I purchased this fish a while ago and it was called a Lemon Cichlid at the Fish Store
When I looked up the name it said it is a Neolamprologus Leleupi
I purchased another one later, an orange Leleupi and it looks different, besides the colour, the actual shape

Here is a picture of the 2 fish The Yellow one is the one in question, and below it is the orange leleupi

I just want to make sure the Yellow one is a leleupi, and not a Yellow Lab
From what I have seen, Yellow Labs have a black on the top of their dorsal fin, and my fish does not


----------



## rennsport2011 (Oct 21, 2013)

It is a common hybrid, Yellow Lab x Red Zebra cross.


----------



## plug (Nov 10, 2013)

Just great

What are the characteristics of this hybrid?

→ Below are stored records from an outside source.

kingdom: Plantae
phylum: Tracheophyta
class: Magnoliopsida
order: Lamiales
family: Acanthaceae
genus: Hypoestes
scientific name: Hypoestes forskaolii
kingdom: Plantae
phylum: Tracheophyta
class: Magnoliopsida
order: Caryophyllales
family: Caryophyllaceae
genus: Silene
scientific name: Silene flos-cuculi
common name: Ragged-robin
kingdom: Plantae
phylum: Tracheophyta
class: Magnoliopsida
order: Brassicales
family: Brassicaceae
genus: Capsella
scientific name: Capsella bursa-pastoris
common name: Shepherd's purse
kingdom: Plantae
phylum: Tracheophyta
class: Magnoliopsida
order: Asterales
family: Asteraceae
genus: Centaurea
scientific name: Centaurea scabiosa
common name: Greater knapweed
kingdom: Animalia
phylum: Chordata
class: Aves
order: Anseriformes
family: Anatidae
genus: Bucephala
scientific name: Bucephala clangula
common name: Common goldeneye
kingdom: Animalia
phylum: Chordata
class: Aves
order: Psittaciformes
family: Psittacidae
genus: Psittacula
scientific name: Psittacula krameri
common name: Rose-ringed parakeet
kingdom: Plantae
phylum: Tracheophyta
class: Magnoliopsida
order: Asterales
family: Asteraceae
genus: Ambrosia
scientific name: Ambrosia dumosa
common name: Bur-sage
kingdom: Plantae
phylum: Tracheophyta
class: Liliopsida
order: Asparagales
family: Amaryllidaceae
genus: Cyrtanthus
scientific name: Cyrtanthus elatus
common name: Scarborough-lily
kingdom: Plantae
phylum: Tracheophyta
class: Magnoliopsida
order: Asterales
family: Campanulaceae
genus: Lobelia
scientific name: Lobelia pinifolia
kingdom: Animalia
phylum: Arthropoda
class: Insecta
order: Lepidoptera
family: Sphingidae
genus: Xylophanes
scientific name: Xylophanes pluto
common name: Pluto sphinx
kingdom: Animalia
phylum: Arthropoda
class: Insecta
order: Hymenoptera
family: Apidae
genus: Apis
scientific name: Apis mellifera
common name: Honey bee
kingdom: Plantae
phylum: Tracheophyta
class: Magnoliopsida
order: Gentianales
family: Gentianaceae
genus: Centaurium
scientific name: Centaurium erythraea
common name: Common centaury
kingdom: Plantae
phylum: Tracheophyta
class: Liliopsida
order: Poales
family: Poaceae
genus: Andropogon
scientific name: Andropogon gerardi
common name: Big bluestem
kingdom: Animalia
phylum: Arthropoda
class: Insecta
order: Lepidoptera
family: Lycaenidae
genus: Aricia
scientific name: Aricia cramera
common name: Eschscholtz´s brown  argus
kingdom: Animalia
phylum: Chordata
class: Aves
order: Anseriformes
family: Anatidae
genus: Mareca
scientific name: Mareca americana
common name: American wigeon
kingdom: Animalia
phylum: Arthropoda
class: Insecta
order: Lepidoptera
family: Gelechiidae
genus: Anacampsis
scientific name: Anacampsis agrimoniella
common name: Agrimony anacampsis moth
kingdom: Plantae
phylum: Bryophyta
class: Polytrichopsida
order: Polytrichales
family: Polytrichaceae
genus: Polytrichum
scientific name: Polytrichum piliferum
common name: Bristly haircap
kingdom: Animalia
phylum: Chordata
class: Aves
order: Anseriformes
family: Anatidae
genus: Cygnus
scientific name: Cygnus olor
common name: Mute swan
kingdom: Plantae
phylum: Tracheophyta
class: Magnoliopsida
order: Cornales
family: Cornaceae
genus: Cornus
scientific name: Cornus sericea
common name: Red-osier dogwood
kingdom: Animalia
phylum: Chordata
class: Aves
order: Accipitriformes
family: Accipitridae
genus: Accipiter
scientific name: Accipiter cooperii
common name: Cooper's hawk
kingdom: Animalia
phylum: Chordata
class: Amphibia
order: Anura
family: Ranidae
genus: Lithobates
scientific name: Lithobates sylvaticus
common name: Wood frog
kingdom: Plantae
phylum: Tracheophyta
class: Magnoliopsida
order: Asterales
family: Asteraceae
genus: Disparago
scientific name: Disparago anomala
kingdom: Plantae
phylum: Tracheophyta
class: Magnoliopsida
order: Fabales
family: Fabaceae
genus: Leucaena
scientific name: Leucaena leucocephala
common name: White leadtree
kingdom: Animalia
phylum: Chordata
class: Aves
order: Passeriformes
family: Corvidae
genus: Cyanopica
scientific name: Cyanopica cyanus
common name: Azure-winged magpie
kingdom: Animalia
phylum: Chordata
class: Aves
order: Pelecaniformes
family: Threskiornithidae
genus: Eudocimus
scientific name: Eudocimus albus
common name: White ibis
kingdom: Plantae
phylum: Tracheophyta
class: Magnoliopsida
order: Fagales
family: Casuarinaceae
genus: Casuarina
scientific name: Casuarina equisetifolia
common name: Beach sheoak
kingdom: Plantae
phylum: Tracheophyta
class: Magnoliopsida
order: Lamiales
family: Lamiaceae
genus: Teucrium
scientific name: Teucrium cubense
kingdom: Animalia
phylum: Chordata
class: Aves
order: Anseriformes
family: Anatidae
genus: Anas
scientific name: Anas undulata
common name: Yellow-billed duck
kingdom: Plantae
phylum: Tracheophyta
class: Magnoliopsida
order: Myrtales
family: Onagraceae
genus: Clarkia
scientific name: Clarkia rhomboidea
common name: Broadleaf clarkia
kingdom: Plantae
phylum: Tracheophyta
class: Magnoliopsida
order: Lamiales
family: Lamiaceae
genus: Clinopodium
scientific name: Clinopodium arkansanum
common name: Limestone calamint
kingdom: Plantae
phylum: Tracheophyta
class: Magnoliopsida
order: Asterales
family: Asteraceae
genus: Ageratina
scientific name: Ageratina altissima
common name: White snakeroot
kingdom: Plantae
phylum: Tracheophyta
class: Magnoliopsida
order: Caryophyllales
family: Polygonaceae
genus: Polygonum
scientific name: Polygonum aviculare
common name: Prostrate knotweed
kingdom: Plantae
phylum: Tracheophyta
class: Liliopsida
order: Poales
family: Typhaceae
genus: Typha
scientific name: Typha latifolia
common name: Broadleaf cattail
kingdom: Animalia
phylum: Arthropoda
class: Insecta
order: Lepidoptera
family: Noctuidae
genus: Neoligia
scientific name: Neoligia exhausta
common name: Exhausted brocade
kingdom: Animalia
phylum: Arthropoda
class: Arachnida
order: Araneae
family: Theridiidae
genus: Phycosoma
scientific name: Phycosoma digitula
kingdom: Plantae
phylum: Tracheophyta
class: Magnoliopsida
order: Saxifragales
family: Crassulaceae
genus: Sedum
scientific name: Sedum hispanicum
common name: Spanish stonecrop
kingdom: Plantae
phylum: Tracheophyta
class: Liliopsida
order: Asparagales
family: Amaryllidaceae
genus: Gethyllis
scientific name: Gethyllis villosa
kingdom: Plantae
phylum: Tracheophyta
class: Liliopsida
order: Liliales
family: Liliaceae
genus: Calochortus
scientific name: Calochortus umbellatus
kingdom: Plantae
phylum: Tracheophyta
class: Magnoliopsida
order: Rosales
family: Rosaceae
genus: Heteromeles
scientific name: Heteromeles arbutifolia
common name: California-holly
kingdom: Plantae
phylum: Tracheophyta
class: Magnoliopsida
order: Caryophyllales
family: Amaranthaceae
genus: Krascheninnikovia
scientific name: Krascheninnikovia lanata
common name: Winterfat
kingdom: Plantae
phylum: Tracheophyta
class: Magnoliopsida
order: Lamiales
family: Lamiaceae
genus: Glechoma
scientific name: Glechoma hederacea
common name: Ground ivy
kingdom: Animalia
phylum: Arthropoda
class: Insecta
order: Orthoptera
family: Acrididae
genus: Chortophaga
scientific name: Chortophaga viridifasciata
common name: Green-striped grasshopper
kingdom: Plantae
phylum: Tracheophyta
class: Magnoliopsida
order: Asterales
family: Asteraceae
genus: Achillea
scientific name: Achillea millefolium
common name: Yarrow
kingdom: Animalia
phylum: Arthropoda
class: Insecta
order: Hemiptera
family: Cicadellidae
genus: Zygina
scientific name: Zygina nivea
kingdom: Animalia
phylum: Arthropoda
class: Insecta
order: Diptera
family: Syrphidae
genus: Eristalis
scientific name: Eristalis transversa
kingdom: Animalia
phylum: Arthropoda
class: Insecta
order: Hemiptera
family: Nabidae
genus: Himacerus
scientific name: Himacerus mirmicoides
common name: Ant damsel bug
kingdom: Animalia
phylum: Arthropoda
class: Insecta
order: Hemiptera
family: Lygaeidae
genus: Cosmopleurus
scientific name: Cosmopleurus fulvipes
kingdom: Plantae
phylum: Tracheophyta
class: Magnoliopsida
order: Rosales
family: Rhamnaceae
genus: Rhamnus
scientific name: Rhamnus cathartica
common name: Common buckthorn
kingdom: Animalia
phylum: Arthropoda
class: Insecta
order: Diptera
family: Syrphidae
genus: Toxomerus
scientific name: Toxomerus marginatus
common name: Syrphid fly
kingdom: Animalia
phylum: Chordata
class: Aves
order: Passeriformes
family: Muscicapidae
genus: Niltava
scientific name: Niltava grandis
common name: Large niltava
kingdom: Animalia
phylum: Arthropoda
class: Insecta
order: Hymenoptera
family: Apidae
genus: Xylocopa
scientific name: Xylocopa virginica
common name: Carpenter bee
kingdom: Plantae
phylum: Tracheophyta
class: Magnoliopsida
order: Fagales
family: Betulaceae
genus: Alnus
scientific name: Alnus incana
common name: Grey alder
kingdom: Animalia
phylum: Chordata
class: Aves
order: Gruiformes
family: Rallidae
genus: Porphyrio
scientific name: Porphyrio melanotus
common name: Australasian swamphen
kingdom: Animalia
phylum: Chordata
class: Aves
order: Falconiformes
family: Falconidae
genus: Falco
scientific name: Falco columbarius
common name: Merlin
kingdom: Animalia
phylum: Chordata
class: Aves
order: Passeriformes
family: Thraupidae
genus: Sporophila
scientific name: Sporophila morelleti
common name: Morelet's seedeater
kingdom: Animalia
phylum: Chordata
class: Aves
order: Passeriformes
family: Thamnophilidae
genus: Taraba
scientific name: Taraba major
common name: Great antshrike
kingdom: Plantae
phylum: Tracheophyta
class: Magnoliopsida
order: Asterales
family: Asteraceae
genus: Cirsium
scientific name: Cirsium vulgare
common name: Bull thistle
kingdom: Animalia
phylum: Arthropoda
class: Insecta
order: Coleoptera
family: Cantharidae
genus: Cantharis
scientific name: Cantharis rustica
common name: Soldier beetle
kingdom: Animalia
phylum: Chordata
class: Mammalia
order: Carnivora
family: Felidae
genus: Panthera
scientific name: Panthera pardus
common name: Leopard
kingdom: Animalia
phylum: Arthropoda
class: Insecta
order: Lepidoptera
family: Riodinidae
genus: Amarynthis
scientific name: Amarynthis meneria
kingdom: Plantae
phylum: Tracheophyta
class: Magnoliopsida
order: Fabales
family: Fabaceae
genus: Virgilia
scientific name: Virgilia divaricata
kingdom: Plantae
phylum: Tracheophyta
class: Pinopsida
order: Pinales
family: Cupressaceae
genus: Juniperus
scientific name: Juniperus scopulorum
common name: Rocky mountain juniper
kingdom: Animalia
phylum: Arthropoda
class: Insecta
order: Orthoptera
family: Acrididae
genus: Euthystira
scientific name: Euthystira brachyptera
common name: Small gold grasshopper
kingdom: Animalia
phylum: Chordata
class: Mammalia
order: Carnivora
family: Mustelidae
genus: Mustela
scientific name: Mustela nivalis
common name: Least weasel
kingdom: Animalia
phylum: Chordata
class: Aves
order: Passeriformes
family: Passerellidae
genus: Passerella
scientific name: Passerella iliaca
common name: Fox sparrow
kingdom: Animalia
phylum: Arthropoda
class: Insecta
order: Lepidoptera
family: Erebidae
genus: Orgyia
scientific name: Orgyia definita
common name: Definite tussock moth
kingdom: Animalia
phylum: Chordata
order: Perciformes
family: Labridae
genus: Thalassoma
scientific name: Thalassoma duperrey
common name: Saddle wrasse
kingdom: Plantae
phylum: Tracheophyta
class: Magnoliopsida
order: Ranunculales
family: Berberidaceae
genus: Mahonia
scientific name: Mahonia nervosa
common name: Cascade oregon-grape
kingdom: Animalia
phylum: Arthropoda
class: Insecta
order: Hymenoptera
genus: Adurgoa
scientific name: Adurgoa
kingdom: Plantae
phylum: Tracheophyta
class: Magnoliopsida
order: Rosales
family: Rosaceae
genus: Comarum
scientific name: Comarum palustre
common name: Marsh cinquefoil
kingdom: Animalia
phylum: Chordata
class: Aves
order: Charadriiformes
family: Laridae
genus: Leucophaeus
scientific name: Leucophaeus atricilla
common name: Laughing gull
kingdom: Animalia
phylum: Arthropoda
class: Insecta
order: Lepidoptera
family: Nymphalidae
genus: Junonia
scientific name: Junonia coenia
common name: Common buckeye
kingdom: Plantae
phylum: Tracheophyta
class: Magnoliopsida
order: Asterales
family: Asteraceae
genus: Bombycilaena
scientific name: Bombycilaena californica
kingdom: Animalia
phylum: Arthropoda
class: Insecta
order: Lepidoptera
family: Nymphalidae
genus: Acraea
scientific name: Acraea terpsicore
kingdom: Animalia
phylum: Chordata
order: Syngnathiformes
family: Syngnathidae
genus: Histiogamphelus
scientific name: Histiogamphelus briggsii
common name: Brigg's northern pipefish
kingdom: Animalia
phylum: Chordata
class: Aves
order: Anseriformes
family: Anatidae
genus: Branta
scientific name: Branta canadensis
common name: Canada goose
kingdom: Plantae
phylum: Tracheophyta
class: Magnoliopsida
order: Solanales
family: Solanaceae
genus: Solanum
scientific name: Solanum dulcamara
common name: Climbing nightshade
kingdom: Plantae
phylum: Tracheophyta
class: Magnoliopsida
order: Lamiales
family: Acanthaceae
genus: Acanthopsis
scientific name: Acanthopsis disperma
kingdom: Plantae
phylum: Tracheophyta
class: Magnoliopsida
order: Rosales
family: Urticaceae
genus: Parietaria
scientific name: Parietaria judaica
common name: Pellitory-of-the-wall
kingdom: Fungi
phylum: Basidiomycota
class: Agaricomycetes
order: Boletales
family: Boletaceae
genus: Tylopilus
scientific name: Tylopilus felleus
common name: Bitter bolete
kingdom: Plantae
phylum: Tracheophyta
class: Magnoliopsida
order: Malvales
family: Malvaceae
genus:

Mine seems fairly peaceful, but always gets chased by my Orange Leleupi

One note though. When I look under the Profiles on this site, under Lake Tanganyika, and under Neolamprologus leleupi, the yellow one, it looks exactly like what I have


----------



## GTZ (Apr 21, 2010)

The egg spots on the anal fin of your fish are a dead giveaway that it's an mbuna.


----------



## rennsport2011 (Oct 21, 2013)

plug said:


> Just great
> 
> What are the characteristics of this hybrid?
> 
> ...


You have a leleupi, it is on the bottom left of your picture. The fish on the right is the hybrid, and it really looks nothing like the shape of a leleupi. There are no standard characteristics in hybrids. They can act like one species, or the other, or sometimes more aggressive than either.


----------



## lorax84 (Feb 19, 2013)

Yeah, rennsport2011 is correct. The slender fish in the lower left portion of the picture is a leleupi. Te fish on the right is a hybrid.


----------



## plug (Nov 10, 2013)

I have been duped then by the fish store

I could swear though that my fish looks exactly like the Yellow Leleupi in the Species Profile Here on this site


----------



## Razzo (Oct 17, 2007)

plug said:


> I have been duped then by the fish store
> 
> I could swear though that my fish looks exactly like the Yellow Leleupi in the Species Profile Here on this site


I agree with the others, that hybrid on the right looks nothing like a Leleupi (except color). Def. an Mbuna body style.

Russ


----------



## IanR29 (Dec 13, 2012)

Another reason why I love my LFS. He uses the cichlids actual name instead of the common name.


----------



## plug (Nov 10, 2013)

Thanks for the info

I guess I will keep him as he is a nice fish


----------